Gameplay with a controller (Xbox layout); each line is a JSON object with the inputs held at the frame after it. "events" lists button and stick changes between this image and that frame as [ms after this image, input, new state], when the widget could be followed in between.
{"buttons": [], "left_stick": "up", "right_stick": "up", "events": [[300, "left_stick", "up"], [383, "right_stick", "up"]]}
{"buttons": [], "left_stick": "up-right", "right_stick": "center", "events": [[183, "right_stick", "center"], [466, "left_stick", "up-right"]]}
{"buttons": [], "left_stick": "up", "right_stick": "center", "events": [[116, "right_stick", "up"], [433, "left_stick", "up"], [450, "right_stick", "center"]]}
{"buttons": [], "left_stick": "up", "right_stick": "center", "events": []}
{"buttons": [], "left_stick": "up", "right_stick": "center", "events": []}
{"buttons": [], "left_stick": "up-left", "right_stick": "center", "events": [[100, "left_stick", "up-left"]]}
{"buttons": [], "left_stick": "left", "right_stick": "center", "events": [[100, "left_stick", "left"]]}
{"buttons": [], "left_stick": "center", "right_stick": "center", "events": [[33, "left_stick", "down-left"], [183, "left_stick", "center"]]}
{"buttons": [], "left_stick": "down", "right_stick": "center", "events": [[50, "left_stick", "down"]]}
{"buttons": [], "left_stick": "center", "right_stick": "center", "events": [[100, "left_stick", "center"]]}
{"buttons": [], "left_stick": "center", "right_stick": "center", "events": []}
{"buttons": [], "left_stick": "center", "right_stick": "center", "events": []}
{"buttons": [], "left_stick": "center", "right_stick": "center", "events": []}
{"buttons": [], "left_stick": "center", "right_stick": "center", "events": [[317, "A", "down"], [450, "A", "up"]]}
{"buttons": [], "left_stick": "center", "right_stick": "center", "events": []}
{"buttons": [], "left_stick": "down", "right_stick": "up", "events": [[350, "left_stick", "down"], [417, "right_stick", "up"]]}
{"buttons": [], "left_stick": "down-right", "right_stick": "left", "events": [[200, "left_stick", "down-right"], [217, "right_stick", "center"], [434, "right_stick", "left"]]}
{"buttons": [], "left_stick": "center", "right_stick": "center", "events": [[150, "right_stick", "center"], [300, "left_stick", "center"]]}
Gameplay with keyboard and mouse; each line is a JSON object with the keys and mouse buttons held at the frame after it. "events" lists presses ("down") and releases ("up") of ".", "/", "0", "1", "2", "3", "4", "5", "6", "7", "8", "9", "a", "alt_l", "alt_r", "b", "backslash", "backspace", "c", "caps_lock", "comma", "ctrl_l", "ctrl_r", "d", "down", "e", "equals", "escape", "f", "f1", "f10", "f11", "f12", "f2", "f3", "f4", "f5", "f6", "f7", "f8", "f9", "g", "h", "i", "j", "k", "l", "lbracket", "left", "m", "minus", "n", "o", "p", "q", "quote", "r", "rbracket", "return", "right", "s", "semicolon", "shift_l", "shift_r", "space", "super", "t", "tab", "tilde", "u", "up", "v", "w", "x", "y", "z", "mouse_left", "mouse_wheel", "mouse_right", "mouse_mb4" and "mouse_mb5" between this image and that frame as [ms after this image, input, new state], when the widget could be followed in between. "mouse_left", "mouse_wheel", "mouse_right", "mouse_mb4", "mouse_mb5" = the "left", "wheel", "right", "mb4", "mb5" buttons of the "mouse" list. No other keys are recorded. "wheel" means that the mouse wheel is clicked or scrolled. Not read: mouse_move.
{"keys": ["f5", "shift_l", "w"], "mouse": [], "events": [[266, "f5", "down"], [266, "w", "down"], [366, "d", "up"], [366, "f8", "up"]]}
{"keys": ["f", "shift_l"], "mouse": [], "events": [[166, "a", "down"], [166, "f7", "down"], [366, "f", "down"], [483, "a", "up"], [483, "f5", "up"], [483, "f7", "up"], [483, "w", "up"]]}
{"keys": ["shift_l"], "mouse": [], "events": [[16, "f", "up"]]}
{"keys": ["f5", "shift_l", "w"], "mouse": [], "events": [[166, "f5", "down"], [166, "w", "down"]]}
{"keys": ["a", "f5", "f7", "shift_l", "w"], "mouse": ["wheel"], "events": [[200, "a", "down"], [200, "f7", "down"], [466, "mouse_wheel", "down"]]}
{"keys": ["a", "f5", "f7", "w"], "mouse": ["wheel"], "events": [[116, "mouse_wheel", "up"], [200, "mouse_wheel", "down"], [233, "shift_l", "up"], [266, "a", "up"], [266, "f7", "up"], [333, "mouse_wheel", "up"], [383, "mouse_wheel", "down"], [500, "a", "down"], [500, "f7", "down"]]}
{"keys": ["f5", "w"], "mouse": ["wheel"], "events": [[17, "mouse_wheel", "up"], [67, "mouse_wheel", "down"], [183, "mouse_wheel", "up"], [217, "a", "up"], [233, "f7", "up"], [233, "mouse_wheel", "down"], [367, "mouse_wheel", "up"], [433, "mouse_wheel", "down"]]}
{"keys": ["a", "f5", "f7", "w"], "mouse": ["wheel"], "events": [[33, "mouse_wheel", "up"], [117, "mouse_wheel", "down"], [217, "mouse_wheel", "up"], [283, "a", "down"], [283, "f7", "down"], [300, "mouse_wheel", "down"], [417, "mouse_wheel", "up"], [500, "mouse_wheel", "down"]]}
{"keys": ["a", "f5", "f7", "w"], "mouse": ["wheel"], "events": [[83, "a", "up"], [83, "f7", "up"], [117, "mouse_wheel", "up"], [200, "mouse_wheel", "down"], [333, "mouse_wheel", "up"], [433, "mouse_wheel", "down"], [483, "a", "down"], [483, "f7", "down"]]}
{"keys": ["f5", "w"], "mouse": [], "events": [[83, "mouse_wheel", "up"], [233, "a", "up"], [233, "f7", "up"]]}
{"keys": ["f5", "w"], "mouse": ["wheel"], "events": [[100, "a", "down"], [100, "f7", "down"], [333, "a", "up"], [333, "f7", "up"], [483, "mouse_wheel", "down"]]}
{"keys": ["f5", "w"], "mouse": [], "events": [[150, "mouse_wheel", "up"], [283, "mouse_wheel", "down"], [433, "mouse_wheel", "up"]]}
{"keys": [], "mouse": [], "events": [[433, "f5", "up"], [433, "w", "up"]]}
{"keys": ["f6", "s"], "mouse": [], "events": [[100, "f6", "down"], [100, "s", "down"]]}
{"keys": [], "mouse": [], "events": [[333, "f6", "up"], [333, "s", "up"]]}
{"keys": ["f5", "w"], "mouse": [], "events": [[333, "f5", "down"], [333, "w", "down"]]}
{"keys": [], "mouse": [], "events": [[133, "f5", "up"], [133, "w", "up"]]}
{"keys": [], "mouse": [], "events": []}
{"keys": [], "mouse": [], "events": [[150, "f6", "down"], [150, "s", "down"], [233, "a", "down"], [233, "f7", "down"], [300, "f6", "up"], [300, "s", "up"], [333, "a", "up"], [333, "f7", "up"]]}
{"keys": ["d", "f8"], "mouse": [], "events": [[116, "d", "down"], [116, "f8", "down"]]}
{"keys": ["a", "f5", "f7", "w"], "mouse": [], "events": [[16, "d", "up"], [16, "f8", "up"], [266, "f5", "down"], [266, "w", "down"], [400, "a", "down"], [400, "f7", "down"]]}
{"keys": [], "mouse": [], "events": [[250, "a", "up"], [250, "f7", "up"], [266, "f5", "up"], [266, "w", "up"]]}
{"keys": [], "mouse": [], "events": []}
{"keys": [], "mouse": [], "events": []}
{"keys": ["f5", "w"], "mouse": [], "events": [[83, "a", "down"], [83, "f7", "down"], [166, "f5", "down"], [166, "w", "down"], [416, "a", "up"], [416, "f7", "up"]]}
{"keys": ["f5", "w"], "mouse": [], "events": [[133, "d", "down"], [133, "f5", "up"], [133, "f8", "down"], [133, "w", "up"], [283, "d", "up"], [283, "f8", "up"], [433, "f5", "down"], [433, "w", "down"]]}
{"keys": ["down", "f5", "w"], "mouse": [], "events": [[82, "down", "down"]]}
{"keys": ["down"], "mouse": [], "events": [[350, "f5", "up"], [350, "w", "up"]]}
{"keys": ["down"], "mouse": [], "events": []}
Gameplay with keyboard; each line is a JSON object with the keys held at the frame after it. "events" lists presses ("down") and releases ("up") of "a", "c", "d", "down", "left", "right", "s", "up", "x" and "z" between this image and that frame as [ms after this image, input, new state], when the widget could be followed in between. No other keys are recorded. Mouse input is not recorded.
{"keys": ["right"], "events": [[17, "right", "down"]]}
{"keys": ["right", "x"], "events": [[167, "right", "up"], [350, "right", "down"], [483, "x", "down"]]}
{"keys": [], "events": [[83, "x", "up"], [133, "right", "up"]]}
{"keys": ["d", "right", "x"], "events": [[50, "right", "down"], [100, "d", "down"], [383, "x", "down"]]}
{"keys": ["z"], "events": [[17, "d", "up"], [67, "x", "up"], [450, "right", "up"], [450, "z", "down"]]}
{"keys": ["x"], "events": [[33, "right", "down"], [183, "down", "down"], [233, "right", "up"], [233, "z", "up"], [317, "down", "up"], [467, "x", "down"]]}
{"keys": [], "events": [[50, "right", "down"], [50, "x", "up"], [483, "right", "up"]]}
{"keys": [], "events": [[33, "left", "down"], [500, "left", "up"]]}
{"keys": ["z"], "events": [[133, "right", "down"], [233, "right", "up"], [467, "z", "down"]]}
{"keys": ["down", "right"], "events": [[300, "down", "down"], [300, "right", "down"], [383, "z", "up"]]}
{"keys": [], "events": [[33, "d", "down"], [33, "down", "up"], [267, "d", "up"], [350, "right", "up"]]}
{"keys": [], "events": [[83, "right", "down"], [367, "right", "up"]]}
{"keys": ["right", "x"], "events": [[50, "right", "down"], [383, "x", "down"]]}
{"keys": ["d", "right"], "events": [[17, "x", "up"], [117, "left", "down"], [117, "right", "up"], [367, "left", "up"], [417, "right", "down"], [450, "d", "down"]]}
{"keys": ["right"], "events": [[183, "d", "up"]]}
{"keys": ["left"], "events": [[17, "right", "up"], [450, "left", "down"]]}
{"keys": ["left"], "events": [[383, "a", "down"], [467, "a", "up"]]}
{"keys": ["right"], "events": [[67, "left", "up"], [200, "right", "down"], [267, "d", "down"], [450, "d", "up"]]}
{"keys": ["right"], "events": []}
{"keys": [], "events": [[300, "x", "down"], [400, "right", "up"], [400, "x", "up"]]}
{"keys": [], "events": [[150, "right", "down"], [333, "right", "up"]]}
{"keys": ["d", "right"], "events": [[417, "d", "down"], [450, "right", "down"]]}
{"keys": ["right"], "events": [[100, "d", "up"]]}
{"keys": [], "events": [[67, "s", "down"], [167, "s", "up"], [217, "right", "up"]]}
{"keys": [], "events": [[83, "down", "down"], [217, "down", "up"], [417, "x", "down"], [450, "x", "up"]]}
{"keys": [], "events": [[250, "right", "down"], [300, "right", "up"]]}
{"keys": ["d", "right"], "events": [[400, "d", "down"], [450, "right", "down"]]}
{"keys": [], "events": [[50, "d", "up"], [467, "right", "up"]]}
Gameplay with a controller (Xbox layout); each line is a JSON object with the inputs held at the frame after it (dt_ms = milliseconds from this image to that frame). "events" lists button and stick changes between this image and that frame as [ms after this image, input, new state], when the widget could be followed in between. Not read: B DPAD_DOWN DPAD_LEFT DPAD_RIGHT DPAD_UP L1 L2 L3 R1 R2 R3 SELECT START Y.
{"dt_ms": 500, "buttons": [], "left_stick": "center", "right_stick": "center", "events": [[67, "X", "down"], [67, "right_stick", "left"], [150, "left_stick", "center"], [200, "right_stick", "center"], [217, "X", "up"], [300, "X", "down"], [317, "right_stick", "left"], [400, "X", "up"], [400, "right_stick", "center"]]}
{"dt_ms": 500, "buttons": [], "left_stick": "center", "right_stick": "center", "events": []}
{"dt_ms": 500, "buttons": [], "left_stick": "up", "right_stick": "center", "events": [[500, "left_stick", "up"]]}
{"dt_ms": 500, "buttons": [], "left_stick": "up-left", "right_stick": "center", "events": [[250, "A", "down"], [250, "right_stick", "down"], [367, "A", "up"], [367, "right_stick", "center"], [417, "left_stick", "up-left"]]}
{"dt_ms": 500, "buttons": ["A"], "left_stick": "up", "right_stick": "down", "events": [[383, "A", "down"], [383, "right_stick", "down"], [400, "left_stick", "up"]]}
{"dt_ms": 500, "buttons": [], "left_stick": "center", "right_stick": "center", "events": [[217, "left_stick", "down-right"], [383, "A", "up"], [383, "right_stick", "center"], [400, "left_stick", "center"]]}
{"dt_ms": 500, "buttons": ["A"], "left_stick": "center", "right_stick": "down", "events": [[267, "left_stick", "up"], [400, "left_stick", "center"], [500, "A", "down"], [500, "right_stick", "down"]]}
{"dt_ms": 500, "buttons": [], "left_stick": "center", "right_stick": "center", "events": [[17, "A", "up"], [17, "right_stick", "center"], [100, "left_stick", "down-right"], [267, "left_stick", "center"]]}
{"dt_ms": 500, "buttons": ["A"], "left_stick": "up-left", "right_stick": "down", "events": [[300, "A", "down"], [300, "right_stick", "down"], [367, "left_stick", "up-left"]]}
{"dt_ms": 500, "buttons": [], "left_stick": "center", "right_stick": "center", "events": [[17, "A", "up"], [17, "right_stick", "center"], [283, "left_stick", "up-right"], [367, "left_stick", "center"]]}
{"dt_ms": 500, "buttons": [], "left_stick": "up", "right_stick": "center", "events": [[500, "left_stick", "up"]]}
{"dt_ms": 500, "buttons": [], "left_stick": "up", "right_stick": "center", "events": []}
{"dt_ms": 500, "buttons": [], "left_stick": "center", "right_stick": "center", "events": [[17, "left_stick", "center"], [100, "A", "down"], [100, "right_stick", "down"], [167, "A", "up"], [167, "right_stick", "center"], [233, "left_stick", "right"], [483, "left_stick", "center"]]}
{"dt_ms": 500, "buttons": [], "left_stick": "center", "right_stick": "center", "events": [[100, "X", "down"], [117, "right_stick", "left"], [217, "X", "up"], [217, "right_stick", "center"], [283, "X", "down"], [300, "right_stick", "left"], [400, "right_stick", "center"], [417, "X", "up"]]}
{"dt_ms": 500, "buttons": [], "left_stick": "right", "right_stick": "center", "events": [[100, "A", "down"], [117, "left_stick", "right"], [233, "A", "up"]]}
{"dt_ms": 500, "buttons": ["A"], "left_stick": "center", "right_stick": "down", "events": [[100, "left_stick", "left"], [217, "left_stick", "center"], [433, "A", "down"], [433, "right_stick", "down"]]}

-=-=-=-=-

> [TASK OBJECTIVE]: If a line in the material contains "changes", show it.

> [TASK RESULT]:
Gameplay with a controller (Xbox layout); each line is a JSON object with the inputs held at the frame after it. "events" lists button and stick changes between this image and that frame as [ms after this image, input, new state], when the widget could be followed in between.
Gameplay with a controller (Xbox layout); each line is a JSON object with the inputs held at the frame after it (dt_ms = milliseconds from this image to that frame). "events" lists button and stick changes between this image and that frame as [ms after this image, input, new state], when the widget could be followed in between. Not read: B DPAD_DOWN DPAD_LEFT DPAD_RIGHT DPAD_UP L1 L2 L3 R1 R2 R3 SELECT START Y.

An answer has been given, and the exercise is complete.